Apple Watch was first unveiled last September and it’s slated to be in stores next month. Ranging in price from $349 for the Apple Watch Sport to $17,000 for the 18-carat gold Apple Watch Edition, the watch contains a “health kit,” which can track everything from your heart rate, calories burned, distance walked and how much the user stands per day.

The lab, Blahnik said, also used “climate chambers,” to have fitness participants test the watch in different environments, and then they would actually have employees go to different places around the world.

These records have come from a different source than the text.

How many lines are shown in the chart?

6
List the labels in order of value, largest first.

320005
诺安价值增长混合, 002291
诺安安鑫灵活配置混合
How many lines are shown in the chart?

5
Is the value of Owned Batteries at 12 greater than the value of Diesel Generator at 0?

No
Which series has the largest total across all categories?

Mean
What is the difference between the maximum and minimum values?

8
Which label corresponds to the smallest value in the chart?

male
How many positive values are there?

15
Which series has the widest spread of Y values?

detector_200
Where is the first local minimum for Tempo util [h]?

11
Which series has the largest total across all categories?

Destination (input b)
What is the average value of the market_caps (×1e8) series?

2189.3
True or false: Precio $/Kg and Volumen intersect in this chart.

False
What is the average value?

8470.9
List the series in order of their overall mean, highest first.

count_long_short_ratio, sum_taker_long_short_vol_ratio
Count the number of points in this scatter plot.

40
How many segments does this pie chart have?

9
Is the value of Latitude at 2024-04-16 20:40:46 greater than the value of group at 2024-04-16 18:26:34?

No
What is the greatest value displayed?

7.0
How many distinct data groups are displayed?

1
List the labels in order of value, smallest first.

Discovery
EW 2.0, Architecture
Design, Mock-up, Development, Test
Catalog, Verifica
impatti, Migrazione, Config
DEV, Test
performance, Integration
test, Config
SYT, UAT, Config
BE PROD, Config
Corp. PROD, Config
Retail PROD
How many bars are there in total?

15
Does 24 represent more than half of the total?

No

Dr. Michael McConnell, a professor in cardiovascular medicine at Stanford Medicine who also directs Stanford's cardiovascular health innovation program, said Apple’s new health efforts that include ResearchKit will be a game changer in cardiovascular technology.

“We can use the power of something that they carry with them every day to help with measurements and surveys,” he said. “I think it is offering us a new way to do medical research.”

The more a user wears the Apple Watch, the more health data it can collect, and over time, Blahnik said that can be a powerful force in the fitness tech market.

“I think we've amassed already what may be one of the world's largest pieces of data on fitness,” he said. “Our view is, we're just beginning. We think there's a lot to this fitness thing...the impact on health could be profound.”